DATA SECTION Start Marker

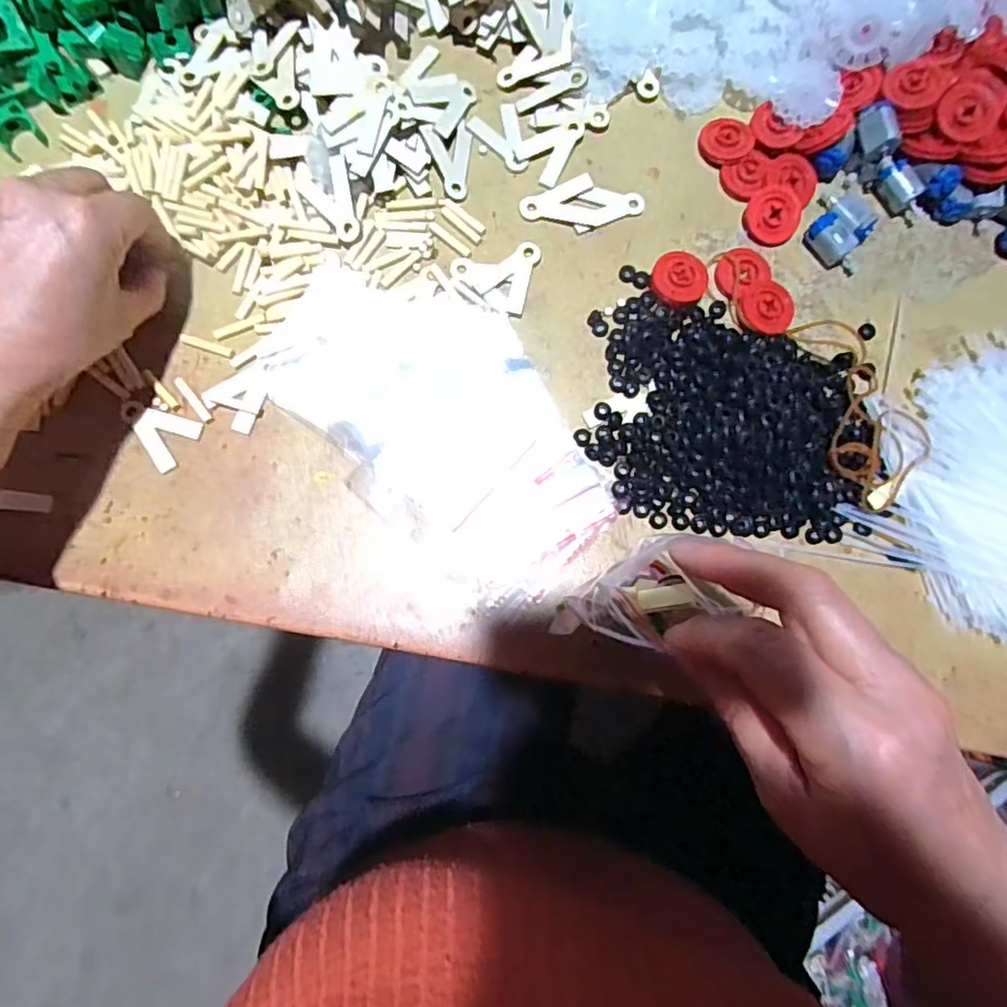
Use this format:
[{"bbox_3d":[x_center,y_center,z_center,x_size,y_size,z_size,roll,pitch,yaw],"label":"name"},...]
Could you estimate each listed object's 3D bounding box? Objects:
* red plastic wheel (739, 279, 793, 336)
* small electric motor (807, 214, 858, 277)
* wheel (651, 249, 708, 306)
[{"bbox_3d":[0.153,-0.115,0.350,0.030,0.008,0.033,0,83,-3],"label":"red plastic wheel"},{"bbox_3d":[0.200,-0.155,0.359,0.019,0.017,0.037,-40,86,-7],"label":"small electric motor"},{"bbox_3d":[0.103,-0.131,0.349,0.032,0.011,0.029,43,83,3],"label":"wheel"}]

DATA SECTION End Marker
DATA SECTION Start Marker

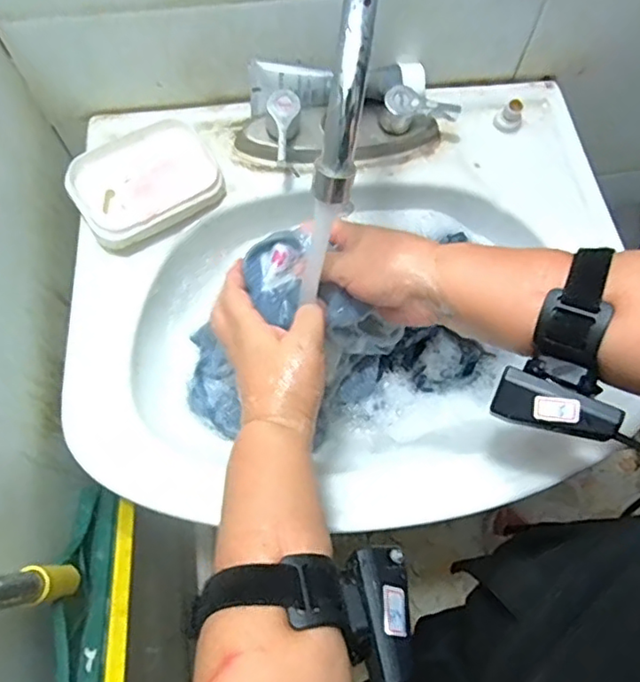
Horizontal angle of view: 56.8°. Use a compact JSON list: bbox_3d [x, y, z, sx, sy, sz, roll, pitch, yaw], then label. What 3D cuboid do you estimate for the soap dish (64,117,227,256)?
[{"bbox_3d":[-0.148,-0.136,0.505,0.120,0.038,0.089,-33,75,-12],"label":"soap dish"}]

DATA SECTION End Marker
DATA SECTION Start Marker

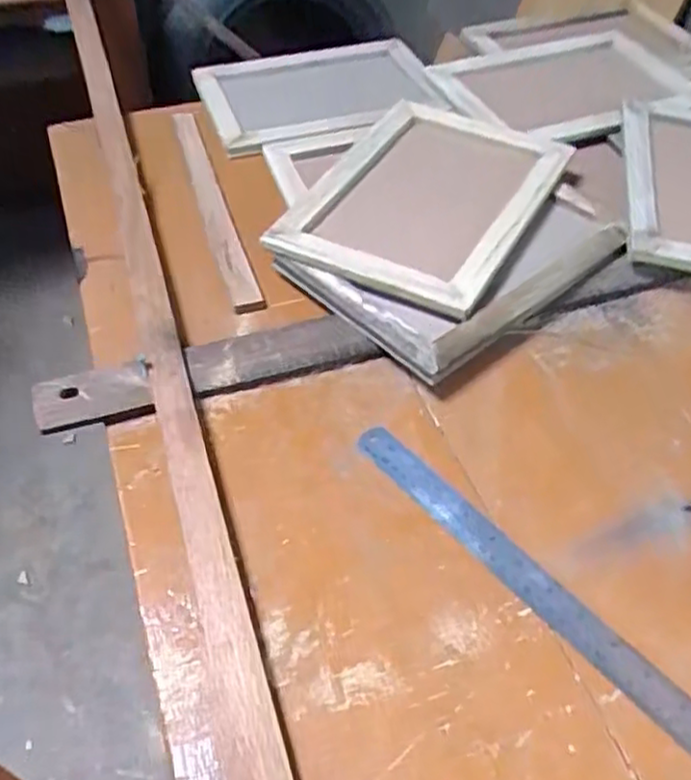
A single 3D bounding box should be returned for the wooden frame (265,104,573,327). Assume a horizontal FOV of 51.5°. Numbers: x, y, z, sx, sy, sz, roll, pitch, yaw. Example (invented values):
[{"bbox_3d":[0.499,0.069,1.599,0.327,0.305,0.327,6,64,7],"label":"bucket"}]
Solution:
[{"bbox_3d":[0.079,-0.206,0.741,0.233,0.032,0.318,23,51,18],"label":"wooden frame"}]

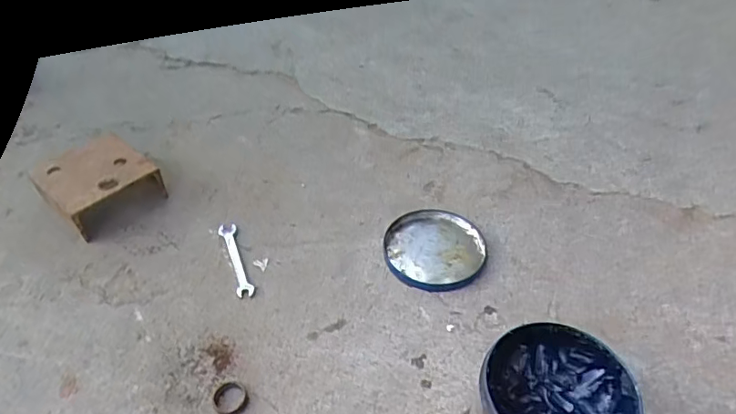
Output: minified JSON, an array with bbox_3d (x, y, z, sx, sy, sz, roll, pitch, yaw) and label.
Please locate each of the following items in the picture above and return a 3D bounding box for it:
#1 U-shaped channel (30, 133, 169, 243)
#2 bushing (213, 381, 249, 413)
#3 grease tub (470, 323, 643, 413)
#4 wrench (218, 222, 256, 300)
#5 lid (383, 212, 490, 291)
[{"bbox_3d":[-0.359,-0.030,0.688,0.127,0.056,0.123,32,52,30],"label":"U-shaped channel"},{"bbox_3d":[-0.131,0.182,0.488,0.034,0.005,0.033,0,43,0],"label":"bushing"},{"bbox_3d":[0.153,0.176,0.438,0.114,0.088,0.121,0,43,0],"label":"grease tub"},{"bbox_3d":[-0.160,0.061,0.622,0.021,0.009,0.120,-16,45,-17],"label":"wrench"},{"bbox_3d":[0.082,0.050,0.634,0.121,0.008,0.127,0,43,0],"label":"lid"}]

DATA SECTION End Marker

(EXERCISE)
Every line that contains the string "each" should be returned from the data.

(RESPONSE TO THE EXERCISE)
Could you estimate each listed object's 3D bounding box? Objects:
Please locate each of the following items in the picture above and return a 3D bounding box for it:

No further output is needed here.